Здесь уже, в самом деле, новое, в христианстве, небывалое откровение Духа в Сыне; уже не Второй Завет, а Третий, или, точнее, Третий — во Втором.
Но эта высшая и к Духу ближайшая, Франциском достигнутая, точка восхождения по лестнице символов, — последняя; вольно, сознательно-зряче никогда им не переступленный и непереступаемый для него порог. Здесь остановится он и дальше не пойдет. Если б он узнал, что вернейшие, ближайшие, хотя и посмертные, ученики введут его в Третий Завет, в Третье Царство Духа, соединив с Иоахимом, то, вероятно, испугался бы этого, не захотел бы об этом и слышать и от вернейших учеников своих отрекся бы.
«Три состояния мира», tres status totius saeculi, no Иоахиму: «первое, земное, — в Отце; второе, водное, — в Сыне; третье, огненное, — в Духе».
Огонь пришел Я низвесть на землю, и как желал бы, чтоб он уже возгорелся! (Лк. 12, 49).
В будущем, в желании Сына, — Огонь, а в настоящем, — в достижении, — все еще Вода:
кто будет пить воду, которую Я дам ему, не будет жаждать вовек;
но вода, которую дам ему, сделается источником воды, текущей в жизнь вечную.
Кто жаждет, иди ко Мне и пей (Ио. 4, 14; 7, 38).
Весь путь христианства ведет от Сына к Духу — от Воды к Огню, от «водного состояния мира», «крещения Водой», к «состоянию огненному», «крещению Огнем». Тем же путем идет и Франциск; но, можно сказать, что он идет, сам не зная, не видя куда, как слепой: перед смертью, действительно, физически, почти ослеп. И эта слепота внешняя, так же как все в жизни и смерти его, «являет знамение — символ», porta significatione, какой-то слепоты и внутренней.
Слепнет Франциск, на пути от Сына к Духу. Всею зрячею волей своей, всем сознанием, всею душою, он — только во Втором Завете, в «состоянии мира водном»; но духом уже не вмещается в нем, — переплескивается невольно, слепо, бессознательно, в «состояние мира огненное», — в Третий Завет. В этом-то неразрешимом для него противоречии души и духа, — вся его трагедия.
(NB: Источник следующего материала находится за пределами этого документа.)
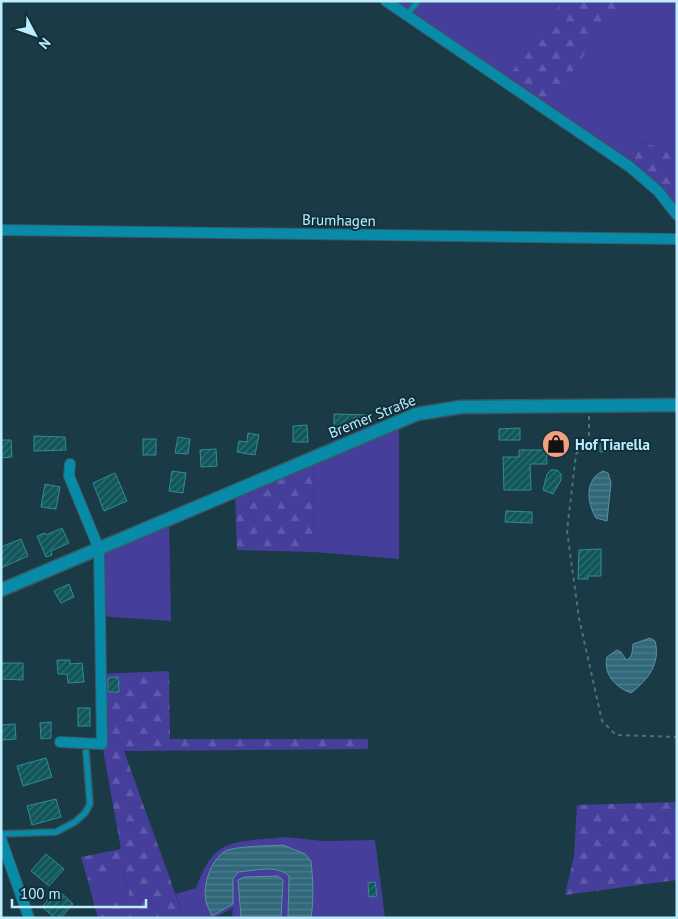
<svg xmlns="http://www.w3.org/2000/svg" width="678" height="919" font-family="'PT Sans',sans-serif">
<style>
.grass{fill:#453e9a}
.forest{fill:url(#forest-firs)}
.water{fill:url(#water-rules);stroke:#5b91a2}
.building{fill:url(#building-hatch);stroke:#308d93}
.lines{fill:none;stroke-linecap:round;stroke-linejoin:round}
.service-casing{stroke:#355b67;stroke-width:8}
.minor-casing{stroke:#355b67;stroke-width:12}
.tertiary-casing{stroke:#355b67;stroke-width:15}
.path{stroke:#4c717e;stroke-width:2;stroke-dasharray:4 4;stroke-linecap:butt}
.service{stroke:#088aa9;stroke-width:5}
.minor{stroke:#088aa9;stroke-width:10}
.tertiary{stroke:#088aa9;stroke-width:12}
.labels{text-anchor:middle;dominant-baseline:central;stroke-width:4;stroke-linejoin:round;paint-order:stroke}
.street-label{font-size:15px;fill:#beedfe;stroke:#0f313b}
.poi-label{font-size:15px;font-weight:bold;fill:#beedfe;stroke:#0f313b;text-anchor:start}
</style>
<defs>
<pattern id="forest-firs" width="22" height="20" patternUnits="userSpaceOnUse" patternTransform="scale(1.25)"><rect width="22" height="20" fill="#453e9a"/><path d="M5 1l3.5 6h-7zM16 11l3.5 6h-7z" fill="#5e5aa9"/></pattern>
<pattern id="water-rules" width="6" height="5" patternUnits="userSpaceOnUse" patternTransform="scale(1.25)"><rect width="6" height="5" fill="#31697b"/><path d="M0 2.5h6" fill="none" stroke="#4d7f8f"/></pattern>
<pattern id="building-hatch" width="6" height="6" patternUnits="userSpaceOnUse" patternTransform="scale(1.25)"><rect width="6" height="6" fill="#10565a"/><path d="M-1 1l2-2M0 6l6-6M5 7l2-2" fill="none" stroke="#316f73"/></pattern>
</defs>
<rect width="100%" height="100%" fill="#1a3b46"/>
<g class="grass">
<path d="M386,1H677V153L642,142L630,167Z"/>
<path d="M399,422V559L314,552L313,457Z"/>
<path d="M169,519L171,621L98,616L99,549Z"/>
<path d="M284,837L324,841L375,840L385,918H311C314,898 313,880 311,861L293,848L228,850L206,900L212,915L233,904V879L238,872C254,871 276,864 289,876L288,918H281L283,880H238L241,918H232L233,908L214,918H184L176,894L196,888C215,835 235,843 284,837Z"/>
<path d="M124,872L130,899L95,908L88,881Z"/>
</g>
<g class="forest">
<path d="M563,1H623L545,109L505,82Z"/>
<path d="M642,142L677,153V215L630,167Z"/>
<path d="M313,457L314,552L237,550L235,491Z"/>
<path d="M169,671L170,739H368V749L124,751L184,918H98L95,908L130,899L124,872L88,881L81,857L121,849L102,744L100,674Z"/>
<path d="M677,802V880L565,895L574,856L577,805Z"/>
</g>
<g class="water">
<path d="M603,471L608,473L611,483L607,521L596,518C587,503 584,480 603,471Z"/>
<path d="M650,638L655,641C661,663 648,680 631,693C615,687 603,674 607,657L617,650L621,652L626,660C633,658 632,651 633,644Z"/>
<path d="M283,845L305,854L311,861C313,880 314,898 311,918H288L289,876C276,864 254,871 238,872L233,879V904L212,916C210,911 207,906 206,901C202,885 212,856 228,850C240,846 270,846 283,845Z"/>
<path d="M278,876L283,880L281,918H241L238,880L244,877Z"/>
</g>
<g class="building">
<path d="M334,414L369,415V423L359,427H334Z"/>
<path d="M307,425L308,442H293V426Z"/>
<path d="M520,428V440H499V429Z"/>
<path d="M248,433L259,435L255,455L237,452L239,441L247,442Z"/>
<path d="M34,436L65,437L66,450L34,451Z"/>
<path d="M178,437L190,439L188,454L175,453Z"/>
<path d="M608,438V451L600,452V439Z"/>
<rect x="143" y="439" width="13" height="16"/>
<rect x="547" y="439" width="20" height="10"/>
<path d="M1,440H11L12,457L1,458Z"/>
<path d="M216,449L217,466L201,467L200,450Z"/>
<path d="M519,450H546L547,464H530L531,490H504L503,457H519Z"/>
<path d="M551,470H557L561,474V480L553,494L543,490L547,474Z"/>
<path d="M172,471L186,473L183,493L169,491Z"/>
<path d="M115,473L127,501L104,511L93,483Z"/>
<path d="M45,484L60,487L56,509L41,507Z"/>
<path d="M506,511L532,512V523L505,522Z"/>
<path d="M62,528L69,543L51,551L52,555L46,557L37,536L45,533L46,535Z"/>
<path d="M21,539L28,556L1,568V547Z"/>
<path d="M601,549V576H588V579H578L579,550Z"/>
<path d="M69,584L74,597L61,603L54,591Z"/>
<path d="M57,660H70V664L82,663L84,682L68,683L67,674H58Z"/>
<path d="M1,663H23V680L1,679Z"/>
<path d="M118,677L119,692H108V678Z"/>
<rect x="78" y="708" width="12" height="18"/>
<path d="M51,722V738L41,739L40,723Z"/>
<path d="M15,724L16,739L1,740V725Z"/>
<path d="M46,758L52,777L23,786L17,766Z"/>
<path d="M56,799L61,817L32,825L27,806Z"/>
<path d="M46,854L64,869L49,886L31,871Z"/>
<path d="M375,882L377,896L369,897L368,883Z"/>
<path d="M57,889L73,904L61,918H55L42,907Z"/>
</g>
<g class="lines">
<defs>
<g id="service">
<path d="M407,15L418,1"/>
<path d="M1,834L56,832L75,822L85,813L90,804L86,752"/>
</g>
<g id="minor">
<path d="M386,1L630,167L658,191L677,215"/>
<path d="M1,230L677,239"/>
<path d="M60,742L102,744L99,549L69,476L70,464"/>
<path d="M1,839L29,918"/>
</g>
<path id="tertiary" d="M1,590L417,414L461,407L677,405"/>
</defs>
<use href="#service" class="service-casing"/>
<use href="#minor" class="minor-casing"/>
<use href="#tertiary" class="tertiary-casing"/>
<g class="path">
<path d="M589,416V441L576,454L567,531L579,618L602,721L616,735L677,737"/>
<path d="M160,918H162"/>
</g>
<use href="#service" class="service"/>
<use href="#minor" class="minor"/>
<use href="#tertiary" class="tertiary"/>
</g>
<defs>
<symbol id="shop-disc" viewBox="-11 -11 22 22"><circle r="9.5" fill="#f2a080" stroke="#0f313b"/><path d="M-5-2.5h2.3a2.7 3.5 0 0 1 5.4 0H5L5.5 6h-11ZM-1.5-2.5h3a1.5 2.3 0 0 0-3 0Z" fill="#111"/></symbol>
</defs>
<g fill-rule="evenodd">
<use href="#shop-disc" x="540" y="428" width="32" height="32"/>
</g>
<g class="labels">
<g class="street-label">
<text transform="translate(339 220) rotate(1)">Brumhagen</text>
<text transform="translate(372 416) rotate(-22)">Bremer Straße</text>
</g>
<g class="poi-label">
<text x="575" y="444">Hof Tiarella</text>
</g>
</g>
<rect width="678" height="919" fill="none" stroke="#beedfe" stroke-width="5"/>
<g transform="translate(35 35) rotate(131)" stroke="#0f313b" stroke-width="4" paint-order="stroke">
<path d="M0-4L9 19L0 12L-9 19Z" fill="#beedfe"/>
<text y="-8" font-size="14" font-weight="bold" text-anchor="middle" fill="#beedfe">N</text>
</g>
<path d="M12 899v8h134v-8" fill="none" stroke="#beedfe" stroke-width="2.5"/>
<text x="20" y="899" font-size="15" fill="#beedfe" stroke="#0f313b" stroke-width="4" paint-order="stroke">100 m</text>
</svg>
Любит огонь; кажется иногда, что поклоняется ему суеверно, как огнепоклонники. Когда, восхищаясь однажды ярким огнем в очаге, слишком приблизился к нему так, что загорелась на нем одежда, то в «восхищении», raptus, не чувствует жара огня, так же как той раскаленной добела врачом железной палочки, и не дает его гасить («нет, брат мой, не обижай брата нашего Огня!»), так что братья должны это сделать насильно. Вынесенным из пожара, «отнятым у брата Огня», плащом никогда уже не хочет покрываться.
Слепо, бессознательно, невольно, любит Огонь, а волею в сознании, в зрении, боится его; и это в нем, как все, — «являемое знамение», символ: между Водой и Огнем — такая для него несоединимость, непримиримость, как между Сыном и Духом; так же боится он Духа, как Вода — Огня.
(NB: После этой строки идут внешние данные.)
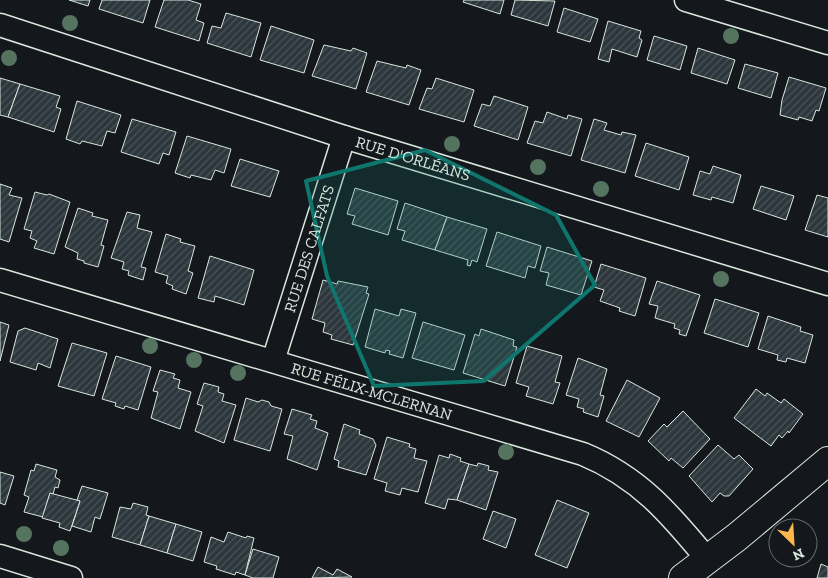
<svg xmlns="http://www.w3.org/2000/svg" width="828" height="578" font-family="'Zilla Slab',serif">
  <defs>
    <pattern id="building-hatch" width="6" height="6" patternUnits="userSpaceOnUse" patternTransform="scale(1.25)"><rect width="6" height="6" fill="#2c363c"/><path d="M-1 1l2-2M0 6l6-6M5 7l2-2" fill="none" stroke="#4a5358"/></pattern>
  </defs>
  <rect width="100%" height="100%" fill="#14181c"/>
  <g fill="url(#building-hatch)" stroke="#d8e6dc">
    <path d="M69 0H90L88 6Z"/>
    <path d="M102 0H150L143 23 99 9Z"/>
    <path d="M164 0H188L201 4 196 20 204 23 199 41 155 27Z"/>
    <path d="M464 0H504L500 14 463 2Z"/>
    <path d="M515 0 555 1 548 26 511 15Z"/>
    <path d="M564 8 598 19 590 42 557 32Z"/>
    <path d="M226 13 261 23 251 57 207 43 212 26 221 28Z"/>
    <path d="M608 21 641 31 639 38 642 40 637 57 612 49 609 62 598 59Z"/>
    <path d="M271 26 314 40 304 73 260 60Z"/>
    <path d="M654 36 687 46 680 70 647 60Z"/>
    <path d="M324 45 351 51 353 48 367 53 356 89 312 76Z"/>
    <path d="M698 48 735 60 727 84 691 73Z"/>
    <path d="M377 61 406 68 407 65 421 70 409 105 366 92Z"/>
    <path d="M745 64 778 73 771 98 738 88Z"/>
    <path d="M789 77 826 88 819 111 816 110 812 121 799 117 798 120 780 115 782 100Z"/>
    <path d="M0 78 20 84 8 117 0 115Z"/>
    <path d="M436 78 474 90 464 122 419 109 427 88 432 89Z"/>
    <path d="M20 84 60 96 56 107 61 109 54 132 8 117Z"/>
    <path d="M494 96 528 107 518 140 474 126 482 104 490 106Z"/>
    <path d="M77 101 121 115 115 133 107 131 102 146 82 141 80 144 66 139Z"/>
    <path d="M547 112 567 119 568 115 582 119 571 156 527 143 535 121 543 123Z"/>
    <path d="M132 119 176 132 169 155 163 153 159 164 121 152Z"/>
    <path d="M594 119 607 123 604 130 621 135 622 132 636 135 625 173 581 160Z"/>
    <path d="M187 136 231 149 224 173 215 170 211 180 191 175 190 178 175 173Z"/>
    <path d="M646 143 689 157 679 190 635 176Z"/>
    <path d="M240 159 279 171 270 197 231 186Z"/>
    <path d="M713 166 741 175 733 203 712 197 711 200 693 195 700 171 710 174Z"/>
    <path d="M0 184 12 188 9 195 22 198 9 242 0 239Z"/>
    <path d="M761 186 794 196 786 220 753 209Z"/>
    <path d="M355 188 398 201 388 235 352 224 355 216 347 214Z"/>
    <path d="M35 192 47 195 49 194 70 202 54 254 34 248 37 241 30 238 32 231 24 229Z"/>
    <path d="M817 195 828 198V237L805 230Z"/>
    <path d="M405 203 447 217 435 250 402 240 405 231 397 229Z"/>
    <path d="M78 208 93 213 92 216 108 220 101 245 104 246 98 267 84 263V261L77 259 78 253 65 247Z"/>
    <path d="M127 212 140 215 137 228 152 232 141 267 146 268 143 280 128 275 129 271 122 269 124 262 111 258Z"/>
    <path d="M447 217 487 229 477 262 472 260 470 266 467 265 468 260 435 250Z"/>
    <path d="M497 232 541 246 535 268 528 266 525 278 486 266Z"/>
    <path d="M166 234 181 239 180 242 195 246 188 271 193 273 186 294 172 289 173 286 166 283 168 276 155 272Z"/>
    <path d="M547 247 592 261 581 295 546 285 549 273 540 271Z"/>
    <path d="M210 256 254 270 244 305 215 296 214 302 198 298Z"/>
    <path d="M601 264 646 278 635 316 619 311 620 308 600 301 604 290 594 287Z"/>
    <path d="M323 280 337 284 338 281 368 287 366 293 369 294 353 345 331 339 332 335 323 332 325 323 312 319Z"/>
    <path d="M657 281 700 295 686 336 679 334 680 330 674 328 675 324 655 318 658 306 649 304Z"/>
    <path d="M715 299 759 313 748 347 704 333Z"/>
    <path d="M375 309 399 316 401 309 416 313 403 358 389 354 390 351 386 350 385 353 365 347Z"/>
    <path d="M768 316 801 327 800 331 813 335 805 363 787 358 786 362 777 360 778 355 758 349Z"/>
    <path d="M0 322 9 325 0 361Z"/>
    <path d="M423 322 465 335 454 370 412 358Z"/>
    <path d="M25 328 58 339 50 368 38 363 36 370 10 362 18 331Z"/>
    <path d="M481 329 514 340 513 346 517 347 505 386 463 373 475 334 479 336Z"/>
    <path d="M72 343 107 353 94 396 58 386Z"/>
    <path d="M527 346 562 356 555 382 560 383 553 404 526 396 529 387 516 383Z"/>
    <path d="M116 356 151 367 138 410 125 406 124 409 115 406 116 403 102 399Z"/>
    <path d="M578 358 607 369 600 395 604 396 598 417 583 412 584 409 577 407 579 399 566 395Z"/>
    <path d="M160 370 175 374 173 378 180 380 178 388 191 392 180 429 151 418 158 392 153 391Z"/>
    <path d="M627 380 660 398 639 437 606 421Z"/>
    <path d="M204 383 219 387 218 392 224 394 222 401 236 405 224 443 195 431 203 406 197 404Z"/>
    <path d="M756 389 765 396 767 393 781 403 784 399 803 414 789 433 788 431 782 438 779 435 771 446 734 418Z"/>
    <path d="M246 398 258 402 262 400 269 402 271 406 282 409 270 451 234 440Z"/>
    <path d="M292 409 312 415 310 419 317 421 315 428 328 433 317 470 287 459 293 436 284 434Z"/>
    <path d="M683 411 710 439 683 468 671 458 669 461 648 441 664 424 667 427Z"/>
    <path d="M344 424 360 430 359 434 373 439 376 445 366 475 338 467 339 461 334 459Z"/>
    <path d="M387 437 410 444 409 447 416 449 414 458 427 461 418 492 402 488 400 495 385 491 387 483 374 479Z"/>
    <path d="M718 445 734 459 739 455 753 469 729 496H724L720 493 712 502 689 476Z"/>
    <path d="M450 454 461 458 460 461 469 464 457 500 448 499 445 509 425 503 439 455 449 458Z"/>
    <path d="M478 463 489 466 488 470 498 472 486 510 457 500 469 464 477 466Z"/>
    <path d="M36 464 57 470 55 477 60 480 58 488 55 487 53 494 50 493 43 517 24 512 29 497 24 495 31 470 34 471Z"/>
    <path d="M0 472 14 476 5 505 0 503Z"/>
    <path d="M82 486 108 493 100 519 95 517 91 532 72 526 80 501 77 500Z"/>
    <path d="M50 493 80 501 70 531 59 527 60 523 42 518Z"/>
    <path d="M557 500 589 513 567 568 535 555Z"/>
    <path d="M133 503 148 507 146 515 149 516 140 545 112 537 120 507 131 509Z"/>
    <path d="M493 511 516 519 506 548 483 539Z"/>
    <path d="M149 516 176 524 167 553 140 545Z"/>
    <path d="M176 524 202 532 193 561 167 553Z"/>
    <path d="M228 532 246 538 247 536 254 538 245 575 236 572 235 575 216 569 217 566 204 562 211 537 224 542Z"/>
    <path d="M253 549 279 557 273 578H253L245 575Z"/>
    <path d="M821 564 828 567V578H817Z"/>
    <path d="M318 567 333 575 337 569 352 577 312 578Z"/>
  </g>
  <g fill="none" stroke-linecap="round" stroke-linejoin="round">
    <defs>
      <g id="minor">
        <path d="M686 0 828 43"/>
        <path id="s1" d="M0 25 344 137 828 284"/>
        <path id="s2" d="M0 280 583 454C639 477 670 514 708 560"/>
        <path id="s3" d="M273 361 344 137"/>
        <path d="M0 556 71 578"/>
      </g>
      <path id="major" d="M683 578 737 537 828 461"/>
    </defs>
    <use href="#minor" stroke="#d8e6dc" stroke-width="25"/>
    <use href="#major" stroke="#d8e6dc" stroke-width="30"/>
    <use href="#minor" stroke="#14181c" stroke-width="22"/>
    <use href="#major" stroke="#14181c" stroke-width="28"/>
  </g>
  <g fill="#55745f">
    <circle cx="70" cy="23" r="8"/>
    <circle cx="731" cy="36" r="8"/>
    <circle cx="9" cy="58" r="8"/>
    <circle cx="452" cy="144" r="8"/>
    <circle cx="538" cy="167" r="8"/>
    <circle cx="601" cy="189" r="8"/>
    <circle cx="721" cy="279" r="8"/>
    <circle cx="150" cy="346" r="8"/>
    <circle cx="194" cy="360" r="8"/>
    <circle cx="238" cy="373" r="8"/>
    <circle cx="506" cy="452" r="8"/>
    <circle cx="24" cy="534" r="8"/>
    <circle cx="61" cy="548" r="8"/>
  </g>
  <path fill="#0f766e" fill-opacity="0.2" stroke="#0f766e" stroke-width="4" stroke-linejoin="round" d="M425 150 556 215 595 285 484 381 374 386 327 276 306 181Z"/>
  <g text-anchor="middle" stroke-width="4" stroke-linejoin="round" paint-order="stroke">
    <g font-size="16" fill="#d8e6dc" stroke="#14181c">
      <text dy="6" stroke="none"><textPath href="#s1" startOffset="434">RUE D'ORLÉANS</textPath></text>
      <text dy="6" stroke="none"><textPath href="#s3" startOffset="118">RUE DES CALFATS</textPath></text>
      <text dy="6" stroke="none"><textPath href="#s2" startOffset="388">RUE FÉLIX-MCLERNAN</textPath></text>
    </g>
  </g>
  <g transform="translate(793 543) rotate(155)"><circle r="24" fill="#14181c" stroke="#626a69"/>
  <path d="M0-4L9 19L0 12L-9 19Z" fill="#ffb74d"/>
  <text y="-8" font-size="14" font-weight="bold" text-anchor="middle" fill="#d8e6dc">N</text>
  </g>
</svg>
Есть, конечно, и у Франциска то, что Иоахим называет «тайны постигающим разумом», mysticus intellectus, но в мере, не соответственной чувству постигающему тайны. Равновесие между чувством и разумом нарушено в нем, именно здесь, на последней, высшей точке зрячести, близости к Духу, — первой точке слепоты. Глянул «канатный плясун» слишком пристально вниз, — голова у него закружилась и, чтоб не упасть, закрыл глаза, — ослеп.
Здесь, может быть, и у Франциска нечто, подобное «бездне» Паскаля. — «Вера вас оглупит, abêtira». «Но этого-то я и боюсь». «Чего же? чтó вы потеряете?».
Сложен и умен Паскаль; «прост и глуп» Франциск? Нет, не глуп, но так же, как Паскаль, «оглупляет» себя, закрывает глаза от страха, — слепнет. Птичке водяной говорит: «Лети на свободу без страха», а сам не хочет лететь, — боится свободы.
Истину познаете, и истина сделает вас свободными (Ио. 8, 32), — этим словом Господним благословляется знание, как путь к свободе. Грех св. Франциска — страх познания — страх свободы.